As predicted by the St. Lawrence Count treasurer, one of the largest and growing expenses for St. Lawrence County, its towns, villages and school districts will start to go down in the next fiscal year.
New York State Comptroller Thomas P. DiNapoli has announced that employer contribution rates to the New York State Common Retirement Fund will decline slightly in Fiscal Year 2014-15.
Since the decline of financial markets and the recession of the last few years, the value of the investments made by the fund to pay pensions was diminished, forcing the fund to require higher contributions from municipal governments and school districts, just when other factors were acting to cut state revenues and, consequently, the amount the state figured it could afford to send to schools, towns and counties.
The pension burden was one of the items that St. Lawrence County Treasurer Kevin Felt cited earlier this year as one of the most difficult problem areas for the county’s finances.
The difficulty in keeping up with the cost began in 2008, St.

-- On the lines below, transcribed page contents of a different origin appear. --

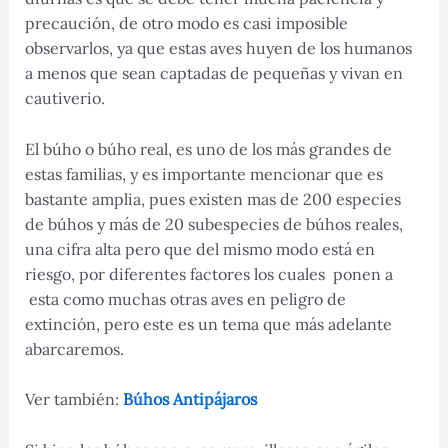
precaución, de otro modo es casi imposible
observarlos, ya que estas aves huyen de los humanos
a menos que sean captadas de pequeñas y vivan en
cautiverio.
El búho o búho real, es uno de los más grandes de
estas familias, y es importante mencionar que es
bastante amplia, pues existen mas de 200 especies
de búhos y más de 20 subespecies de búhos reales,
una cifra alta pero que del mismo modo está en
riesgo, por diferentes factores los cuales ponen a
esta como muchas otras aves en peligro de
extinción, pero este es un tema que más adelante
abarcaremos.
Ver también:
Búhos Antipájaros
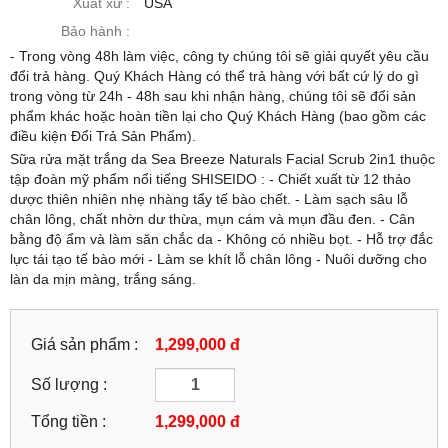
Xuất xứ :
USA
Bảo hành :
- Trong vòng 48h làm việc, công ty chúng tôi sẽ giải quyết yêu cầu
đổi trả hàng. Quý Khách Hàng có thể trả hàng với bất cứ lý do gì
trong vòng từ 24h - 48h sau khi nhận hàng, chúng tôi sẽ đổi sản
phẩm khác hoặc hoàn tiền lại cho Quý Khách Hàng (bao gồm các
điều kiện Đổi Trả Sản Phẩm).
Sữa rửa mặt trắng da Sea Breeze Naturals Facial Scrub 2in1 thuộc
tập đoàn mỹ phẩm nổi tiếng SHISEIDO : - Chiết xuất từ 12 thảo
dược thiên nhiên nhẹ nhàng tẩy tế bào chết. - Làm sạch sâu lỗ
chân lông, chất nhờn dư thừa, mụn cám và mụn đầu đen. - Cân
bằng độ ẩm và làm săn chắc da - Không có nhiều bọt. - Hỗ trợ đắc
lực tái tạo tế bào mới - Làm se khít lỗ chân lông - Nuôi dưỡng cho
làn da mịn màng, trắng sáng.
Giá sản phẩm :
1,299,000 đ
Số lượng :
Tổng tiền :
1,299,000
đ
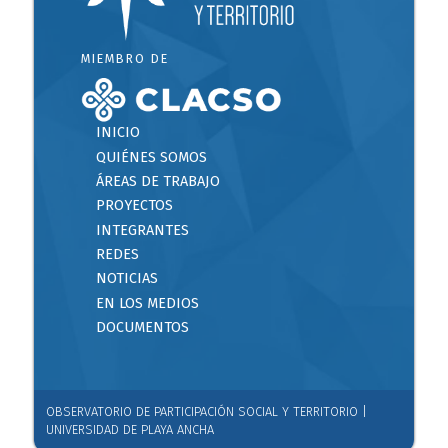
MIEMBRO DE
INICIO
QUIÉNES SOMOS
ÁREAS DE TRABAJO
PROYECTOS
INTEGRANTES
REDES
NOTICIAS
EN LOS MEDIOS
DOCUMENTOS
OBSERVATORIO DE PARTICIPACIÓN SOCIAL Y TERRITORIO |
UNIVERSIDAD DE PLAYA ANCHA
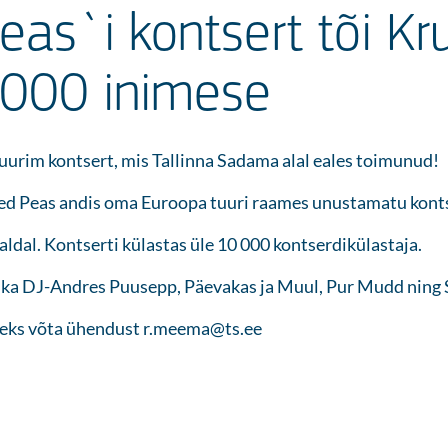
eas`i kontsert tõi K
 000 inimese
uurim kontsert, mis Tallinna Sadama alal eales toimunud!
yed Peas andis oma Euroopa tuuri raames unustamatu kont
aldal. Kontserti külastas üle 10 000 kontserdikülastaja.
ale ka DJ-Andres Puusepp, Päevakas ja Muul, Pur Mudd ning
seks võta ühendust r.meema@ts.ee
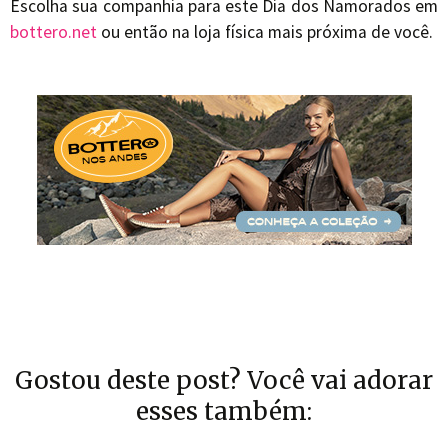
Escolha sua companhia para este Dia dos Namorados em
bottero.net
ou então na loja física mais próxima de você.
Gostou deste post? Você vai adorar
esses também:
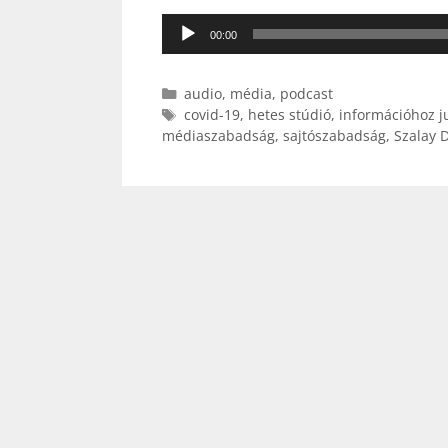
Audió
00:00
lejátszó
Kategória
audio
,
média
,
podcast
Címkék
covid-19
,
hetes stúdió
,
információhoz j
médiaszabadság
,
sajtószabadság
,
Szalay 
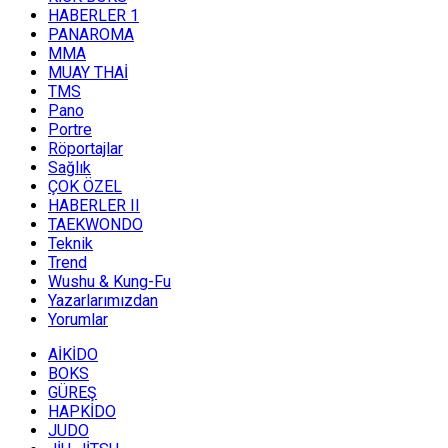
HABERLER 1
PANAROMA
MMA
MUAY THAİ
TMS
Pano
Portre
Röportajlar
Sağlık
ÇOK ÖZEL
HABERLER II
TAEKWONDO
Teknik
Trend
Wushu & Kung-Fu
Yazarlarımızdan
Yorumlar
AİKİDO
BOKS
GÜREŞ
HAPKİDO
JUDO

Lawrence County Treasurer Kevin Felt says, when the value of investments in the state-run pension fund, such as securities and real estate, took a big hit along with other investors in stock markets, and the national economy took a downward turn, so more money was required to keep the pot of money “fully funded.”
In the state’s fiscal year 2009, that fund dropped in value by 26.4 percent, “which amounted to 34 percent due to expected returns” that had been calculated in the formula but which did not materialize as the markets dropped, according to Eric Sumberg, spokesman for the state comptroller’s office.
“That was the largest drop in the fund’s history. That is the primary driver for the increased costs” that municipalities have seen over the last few years, Sumberg said.
In some places, the cost of contributions was up 20 percent or more in a single year.
But “The New York State Common Retirement Fund’s strong gains over the last four years have mitigated some of the impact of the financial market collapse of 2008-2009,” DiNapoli said. “Strong investment performance, along with a revision in actuarial smoothing, has lowered the employer contribution rate for 2014-15.”
So, as County Treasurer Felt predicted last spring, “There could be a slight increase next year, maybe a percent, and then less in the next couple of years.”
According to the comptroller’s office, the average contribution rate for the Employee Retirement System (ERS) will decrease by 0.8 percent of payroll, from 20.9 percent to 20.1 percent.
Projections of required contributions will vary by employer depending on factors such as retirement plans, salaries and the distribution of their employees among the six public employee retirement tiers.
The employer contribution rates just announced will apply to each employer’s salary base during the period of April 1, 2014 through March 31, 2015.